Por Alice Mendes de Carvalho

Recente entendimento esposado pela Ministra Cármen Lúcia, do Supremo Tribunal Federal (STF), no julgamento do Recurso Extraordinário nº 1.296.835, concluiu que o bem de família de fiador em contrato de locação é penhorável, exceto em caso de contrato de locação comercial.

Ao reverter decisão do Tribunal de Justiça de São Paulo (TJSP), que determinara a penhora de residência ofertada como garantia em uma locação de imóvel comercial, a Relatora aplicou a técnica do distinguishing, emprestada do regime da Common Law, com respeito ao Tema 295 da repercussão geral, ao destacar que, embora o STF tivesse anteriormente reconhecido ser constitucional a penhora do bem de família do fiador em contrato de locação (o referido Tema 295 da repercussão geral), o mesmo entendimento não deveria ser aplicado no caso de imóveis comerciais, fundamentando seu voto em decisões anteriores da Corte (RE nº 1.287.488, RE nº 1.277.481, RE nº 605.709 e RE nº 1.242.616).

Entre as diversas decisões citadas, destaca-se o voto exarado pela Ministra Rosa Weber, no julgamento do RE nº 605.709:

“Não se vislumbra justificativa para que o devedor principal, afiançado, goze de situação mais benéfica do que a conferida ao fiador, sobretudo porque tal disparidade de tratamento, ao contrário do que se verifica na locação de imóvel residencial, não se presta à promoção do próprio direito de moradia”.

Em linhas gerais, o que se entendeu foi que, em consonância com o princípio da isonomia, não faz sentido que o devedor principal resguarde seu imóvel caracterizado como bem de família, enquanto o fiador que, por regra, é pessoa que se presta a ajudar outra, suporte o ônus de ver sua moradia sendo penhorada por razões não-econômicas. Ou seja, a penhorabilidade do bem de família do fiador, quando a fiança houver sido prestada em contrato de locação residencial, na forma do disposto no artigo 3º, inciso VII, da Lei nº 8.009/90 [1], é justificável sob o prisma constitucional, porque configura medida de proteção ao próprio direito à moradia dos locatários, o que inexiste no caso de fiança prestada em contrato de locação comercial.
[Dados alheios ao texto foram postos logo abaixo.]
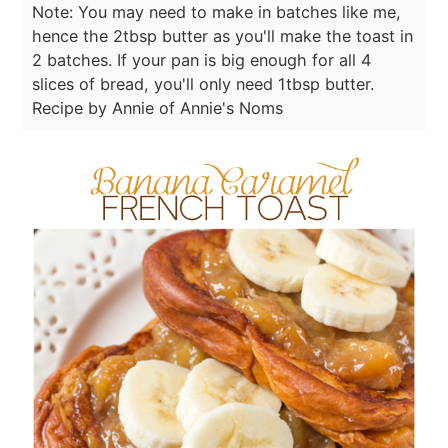
Note: You may need to make in batches like me,
hence the 2tbsp butter as you'll make the toast in
2 batches. If your pan is big enough for all 4
slices of bread, you'll only need 1tbsp butter.
Recipe by Annie of Annie's Noms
A competência do STF para análise da matéria decorre diretamente da Emenda Constitucional 26/00, que incluiu a moradia entre os direitos sociais, no artigo 6º. da Constituição Federal [2].
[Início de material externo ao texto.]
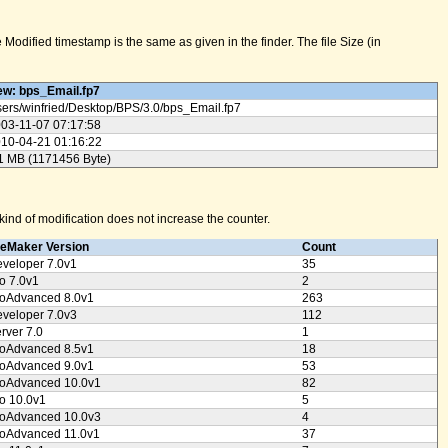
odified timestamp is the same as given in the finder. The file Size (in
w: bps_Email.fp7
ers/
winfried/
Desktop/
BPS/
3.0/
bps_Email.fp7
03-11-07 07:17:58
10-04-21 01:16:22
1 MB (1171456 Byte)
ind of modification does not increase the counter.
leMaker Version
Count
veloper 7.0v1
35
o 7.0v1
2
oAdvanced 8.0v1
263
veloper 7.0v3
112
rver 7.0
1
oAdvanced 8.5v1
18
oAdvanced 9.0v1
53
oAdvanced 10.0v1
82
o 10.0v1
5
oAdvanced 10.0v3
4
oAdvanced 11.0v1
37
Atualmente, impossível não perceber-se a formação de uma jurisprudência no STF favorável ao reconhecimento da inadequação da penhora do bem de família do fiador quando a fiança houver sido prestada em contrato de locação de imóvel comercial.

O tema não está definitivamente julgado, e no Recurso Extraordinário nº 1.307.334/SP, Relator o Ministro Luiz Fux, iniciou-se a análise da repercussão geral da questão (penhorabilidade de bem de família do fiador de contrato de locação de imóvel comercial). Com isso, na prática, muitos processos deverão ser suspensos nas cortes de origem, até que o STF decida a repercussão geral e, caso reconhecida, enfrente o mérito da questão em caráter definitivo.

Como podemos esperar alguns anos até que tudo isso ocorra, fica o alerta para o mercado imobiliário quanto a necessidade de adoção de diferentes mecanismos de garantia que assegurem o cumprimento dos contratos.

 

[1] Art. 3º, Lei nº 8.009/90. “A impenhorabilidade é oponível em qualquer processo de execução civil, fiscal, previdenciária, trabalhista ou de outra natureza, salvo se movido: (…) VII – por obrigação decorrente de fiança concedida em contrato de locação;”

[2] Posteriormente, pelas emendas 64/10 e 90/15, foram acrescentados o direito à alimentação e ao transporte, respectivamente, de forma que a atual redação do artigo 6º. da Constituição Federal é a seguinte: Art. 6º São direitos sociais a educação, a saúde, a alimentação, o trabalho, a moradia, o transporte, o lazer, a segurança, a previdência social, a proteção à maternidade e à infância, a assistência aos desamparados, na forma desta Constituição.